Uma proposta legislativa inovadora no Estado de México promete transformar a forma como a população interage com o lixo e a mobilidade urbana. A iniciativa sugere que os usuários do transporte público possam viajar sem custos ao entregar embalagens recicláveis em postos de coleta específicos.
Como funciona o projeto de troca de resíduos por passagens?
A ideia central apresentada ao Congresso do Estado de México foca na instalação de máquinas automatizadas em estações estratégicas do Mexibús e do Mexicable. O sistema é intuitivo: ao depositar garrafas de plástico, vidro ou latas de alumínio, o passageiro recebe créditos instantâneos em seu cartão de embarque.
Essa medida ataca dois problemas críticos da região: o alto custo do deslocamento para famílias de baixa renda e o acúmulo excessivo de resíduos sólidos. A gestão do programa ficaria sob a responsabilidade conjunta das secretarias de Mobilidade e do Meio Ambiente, garantindo a destinação correta dos materiais recolhidos.
Existem iniciativas semelhantes em operação no Brasil?
No Brasil, embora não haja um programa unificado em nível federal, diversas cidades já implementaram soluções que vinculam a sustentabilidade ao direito de ir e vir. Municípios paranaenses e a capital paulista são os principais expoentes dessa tecnologia que converte lixo em benefício para o cidadão.
Em Ponta Grossa, no Paraná, o programa Feira Verde permite a troca de 3 kg de material reciclável por uma passagem do transporte coletivo municipal, entre outros benefícios como alimentos e vale-gás. Já em São Paulo, as máquinas da Triciclo (Retorna Machine) espalhadas por estações de metrô transformam garrafas PET e latas de alumínio em créditos para o Bilhete Único, conforme a tabela de pontuação vigente.
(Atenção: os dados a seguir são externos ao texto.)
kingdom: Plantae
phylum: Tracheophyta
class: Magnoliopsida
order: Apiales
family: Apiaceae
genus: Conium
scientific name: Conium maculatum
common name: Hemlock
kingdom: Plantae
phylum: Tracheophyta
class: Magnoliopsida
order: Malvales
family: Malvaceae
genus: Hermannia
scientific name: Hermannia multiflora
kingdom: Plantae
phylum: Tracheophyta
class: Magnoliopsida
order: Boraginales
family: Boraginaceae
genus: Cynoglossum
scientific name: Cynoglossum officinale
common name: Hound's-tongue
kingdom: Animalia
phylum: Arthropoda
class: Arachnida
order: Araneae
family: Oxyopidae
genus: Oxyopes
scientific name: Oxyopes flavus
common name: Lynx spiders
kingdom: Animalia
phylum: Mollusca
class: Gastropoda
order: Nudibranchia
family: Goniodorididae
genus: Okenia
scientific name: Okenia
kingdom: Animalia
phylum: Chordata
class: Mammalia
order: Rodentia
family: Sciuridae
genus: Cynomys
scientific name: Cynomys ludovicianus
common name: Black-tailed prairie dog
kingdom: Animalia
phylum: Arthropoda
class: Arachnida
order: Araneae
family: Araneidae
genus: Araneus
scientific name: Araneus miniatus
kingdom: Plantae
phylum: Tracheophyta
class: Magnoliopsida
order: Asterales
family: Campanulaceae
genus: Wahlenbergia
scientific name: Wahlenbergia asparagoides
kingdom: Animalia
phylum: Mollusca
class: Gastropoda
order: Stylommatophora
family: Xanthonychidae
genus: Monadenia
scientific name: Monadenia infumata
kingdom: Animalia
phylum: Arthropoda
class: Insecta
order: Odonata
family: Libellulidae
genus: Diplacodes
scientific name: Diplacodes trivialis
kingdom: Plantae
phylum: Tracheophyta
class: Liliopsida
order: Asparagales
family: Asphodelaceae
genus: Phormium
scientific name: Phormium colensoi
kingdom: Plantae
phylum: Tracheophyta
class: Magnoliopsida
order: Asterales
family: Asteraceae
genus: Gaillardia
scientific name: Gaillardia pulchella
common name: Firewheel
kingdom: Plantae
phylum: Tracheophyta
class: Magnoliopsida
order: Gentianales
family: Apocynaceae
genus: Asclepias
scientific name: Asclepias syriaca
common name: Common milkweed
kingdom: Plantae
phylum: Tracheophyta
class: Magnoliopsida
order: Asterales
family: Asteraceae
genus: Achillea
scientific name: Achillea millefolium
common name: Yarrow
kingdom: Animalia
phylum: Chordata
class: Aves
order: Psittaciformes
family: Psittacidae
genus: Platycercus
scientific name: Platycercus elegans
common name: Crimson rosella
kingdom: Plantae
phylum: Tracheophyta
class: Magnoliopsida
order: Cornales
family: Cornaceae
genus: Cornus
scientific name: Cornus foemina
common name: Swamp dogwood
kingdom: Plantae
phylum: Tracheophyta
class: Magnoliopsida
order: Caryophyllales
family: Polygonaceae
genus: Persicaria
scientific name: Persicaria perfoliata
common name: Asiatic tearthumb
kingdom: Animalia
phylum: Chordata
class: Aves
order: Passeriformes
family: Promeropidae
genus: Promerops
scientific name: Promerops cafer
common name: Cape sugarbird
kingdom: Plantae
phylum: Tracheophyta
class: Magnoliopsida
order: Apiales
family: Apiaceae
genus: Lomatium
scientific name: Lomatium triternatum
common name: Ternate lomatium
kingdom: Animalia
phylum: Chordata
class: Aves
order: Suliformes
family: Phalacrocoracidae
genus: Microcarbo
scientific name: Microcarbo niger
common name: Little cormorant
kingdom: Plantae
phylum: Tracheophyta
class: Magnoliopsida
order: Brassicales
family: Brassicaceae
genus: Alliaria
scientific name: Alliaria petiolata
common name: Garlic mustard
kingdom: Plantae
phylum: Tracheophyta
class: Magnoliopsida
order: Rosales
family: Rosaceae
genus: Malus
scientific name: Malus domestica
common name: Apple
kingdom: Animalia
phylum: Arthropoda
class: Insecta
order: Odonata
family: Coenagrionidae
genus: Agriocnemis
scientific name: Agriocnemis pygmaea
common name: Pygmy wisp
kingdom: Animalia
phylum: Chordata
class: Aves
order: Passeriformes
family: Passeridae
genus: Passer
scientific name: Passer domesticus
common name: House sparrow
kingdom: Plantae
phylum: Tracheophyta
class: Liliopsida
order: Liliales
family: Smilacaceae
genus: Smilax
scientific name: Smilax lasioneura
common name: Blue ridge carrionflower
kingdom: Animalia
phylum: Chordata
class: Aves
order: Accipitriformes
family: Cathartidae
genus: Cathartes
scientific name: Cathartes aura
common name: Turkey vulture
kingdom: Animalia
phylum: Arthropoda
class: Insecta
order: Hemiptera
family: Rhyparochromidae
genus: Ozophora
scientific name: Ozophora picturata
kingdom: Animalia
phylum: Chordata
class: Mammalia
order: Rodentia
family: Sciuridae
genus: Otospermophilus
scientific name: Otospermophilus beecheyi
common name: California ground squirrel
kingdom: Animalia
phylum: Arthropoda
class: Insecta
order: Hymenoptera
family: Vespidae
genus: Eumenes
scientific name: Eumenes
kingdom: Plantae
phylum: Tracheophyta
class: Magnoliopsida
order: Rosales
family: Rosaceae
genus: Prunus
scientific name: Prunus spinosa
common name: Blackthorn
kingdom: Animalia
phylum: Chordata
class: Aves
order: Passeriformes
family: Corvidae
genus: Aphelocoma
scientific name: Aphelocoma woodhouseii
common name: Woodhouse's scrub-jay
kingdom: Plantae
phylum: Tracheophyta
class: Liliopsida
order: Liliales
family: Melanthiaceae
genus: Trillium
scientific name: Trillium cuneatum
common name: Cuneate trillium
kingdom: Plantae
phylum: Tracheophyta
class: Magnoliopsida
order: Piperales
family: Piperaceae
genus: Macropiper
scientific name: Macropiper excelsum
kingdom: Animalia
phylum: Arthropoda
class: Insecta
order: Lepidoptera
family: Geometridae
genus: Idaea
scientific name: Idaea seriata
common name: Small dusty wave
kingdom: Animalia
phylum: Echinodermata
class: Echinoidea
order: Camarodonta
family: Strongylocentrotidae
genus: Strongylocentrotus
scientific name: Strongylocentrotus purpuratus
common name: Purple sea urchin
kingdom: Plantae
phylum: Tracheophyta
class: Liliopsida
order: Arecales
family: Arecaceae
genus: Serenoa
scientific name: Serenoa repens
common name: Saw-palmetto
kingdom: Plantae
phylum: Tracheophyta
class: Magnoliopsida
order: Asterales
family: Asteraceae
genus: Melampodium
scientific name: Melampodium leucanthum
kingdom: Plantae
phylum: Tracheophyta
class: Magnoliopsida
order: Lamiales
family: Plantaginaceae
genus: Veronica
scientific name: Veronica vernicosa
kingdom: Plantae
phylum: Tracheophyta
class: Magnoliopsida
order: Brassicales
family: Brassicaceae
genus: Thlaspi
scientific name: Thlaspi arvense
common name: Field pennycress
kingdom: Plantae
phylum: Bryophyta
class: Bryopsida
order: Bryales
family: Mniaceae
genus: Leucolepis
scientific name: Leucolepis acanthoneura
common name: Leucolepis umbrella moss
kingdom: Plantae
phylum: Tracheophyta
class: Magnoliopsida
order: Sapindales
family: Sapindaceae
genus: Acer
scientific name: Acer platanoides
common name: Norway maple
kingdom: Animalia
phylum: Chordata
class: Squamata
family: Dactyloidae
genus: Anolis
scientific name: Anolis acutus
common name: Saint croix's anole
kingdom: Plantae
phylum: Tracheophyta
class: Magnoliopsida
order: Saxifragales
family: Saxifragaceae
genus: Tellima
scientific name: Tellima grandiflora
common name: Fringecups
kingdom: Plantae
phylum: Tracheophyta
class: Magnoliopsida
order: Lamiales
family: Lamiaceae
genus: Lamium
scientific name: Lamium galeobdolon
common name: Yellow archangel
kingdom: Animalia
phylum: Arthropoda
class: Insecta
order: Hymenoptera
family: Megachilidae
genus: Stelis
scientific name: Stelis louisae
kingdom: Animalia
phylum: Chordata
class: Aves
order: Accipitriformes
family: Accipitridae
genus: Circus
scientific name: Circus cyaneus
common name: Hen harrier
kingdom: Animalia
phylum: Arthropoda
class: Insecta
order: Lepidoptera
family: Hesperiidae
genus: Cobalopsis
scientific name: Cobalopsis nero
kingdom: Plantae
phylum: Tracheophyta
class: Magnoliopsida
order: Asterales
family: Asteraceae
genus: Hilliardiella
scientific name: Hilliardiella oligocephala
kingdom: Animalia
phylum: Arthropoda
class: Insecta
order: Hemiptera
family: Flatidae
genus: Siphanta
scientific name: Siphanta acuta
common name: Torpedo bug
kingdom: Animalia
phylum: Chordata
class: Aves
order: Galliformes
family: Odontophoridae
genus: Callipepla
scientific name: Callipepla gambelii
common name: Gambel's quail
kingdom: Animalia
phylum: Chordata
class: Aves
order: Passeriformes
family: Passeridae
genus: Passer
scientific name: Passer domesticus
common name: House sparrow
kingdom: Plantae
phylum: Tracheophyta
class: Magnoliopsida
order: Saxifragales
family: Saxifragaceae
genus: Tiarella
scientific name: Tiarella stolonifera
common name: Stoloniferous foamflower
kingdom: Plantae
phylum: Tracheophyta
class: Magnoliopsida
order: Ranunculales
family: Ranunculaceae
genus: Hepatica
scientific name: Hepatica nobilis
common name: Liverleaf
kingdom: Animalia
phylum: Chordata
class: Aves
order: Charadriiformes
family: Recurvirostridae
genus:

Confira como funciona a conversão de pontos na capital paulista:
- Lata de alumínio: 15 pontos por unidade
- Garrafa PET: 10 pontos por unidade (qualquer tamanho)
- Resgate de crédito: R$ 0,35 a cada 100 pontos acumulados
- Passagem completa: aproximadamente 72 latas ou 109 garrafas PET para uma viagem
Quais são os principais projetos de lei sobre o tema no país?
Diferente do México, os projetos de lei em tramitação no Brasil em 2026 focam mais no marco legal do transporte coletivo e na modicidade tarifária do que na troca por resíduos. O PL 3.278/21, cujo plenário da Câmara aguarda votação prevista para abril de 2026, busca criar um marco legal que viabilize o repasse de verbas da União para o custeio do transporte público urbano, podendo contribuir para a redução de tarifas.
No campo da reciclagem, o PL 1.800/21 busca restabelecer a suspensão do PIS e da Cofins para cooperativas de catadores de materiais recicláveis, beneficiando diretamente os trabalhadores do setor, sem ligação direta com o transporte público. Para entender como funciona no dia a dia a pauta legislativa, veja os focos das propostas:
Quais são as vantagens ambientais dessa política urbana?
Além do alívio financeiro, a integração do transporte público com a reciclagem educa a população sobre o valor econômico do descarte correto. Ao transformar o resíduo em “moeda”, as cidades conseguem reduzir gastos com limpeza urbana e aumentar a vida útil dos aterros sanitários locais.
Especialistas indicam que esses programas aumentam a taxa de recuperação de plásticos de uso único, que muitas vezes acabam poluindo rios e oceanos. O país ainda recicla uma porcentagem baixa de seus resíduos totais, o que torna essas iniciativas municipais fundamentais para metas de redução de lixo.
Como o cidadão pode participar dessas trocas atualmente?
Para quem deseja economizar e ajudar o planeta, o primeiro passo é verificar se sua prefeitura possui parcerias com empresas de logística reversa. Em grandes centros, as máquinas de troca costumam aceitar embalagens com código de barras legível, garantindo que o crédito seja depositado no CPF cadastrado no sistema de bilhetagem.
Estar atento às normas do Ministério do Meio Ambiente e Mudança do Clima ajuda a entender o ciclo de vida dos metais e plásticos. A tendência é que, com o sucesso de iniciativas como a proposta no Estado de México, mais prefeituras brasileiras adotem o modelo de benefício direto no transporte público para quem pratica a sustentabilidade.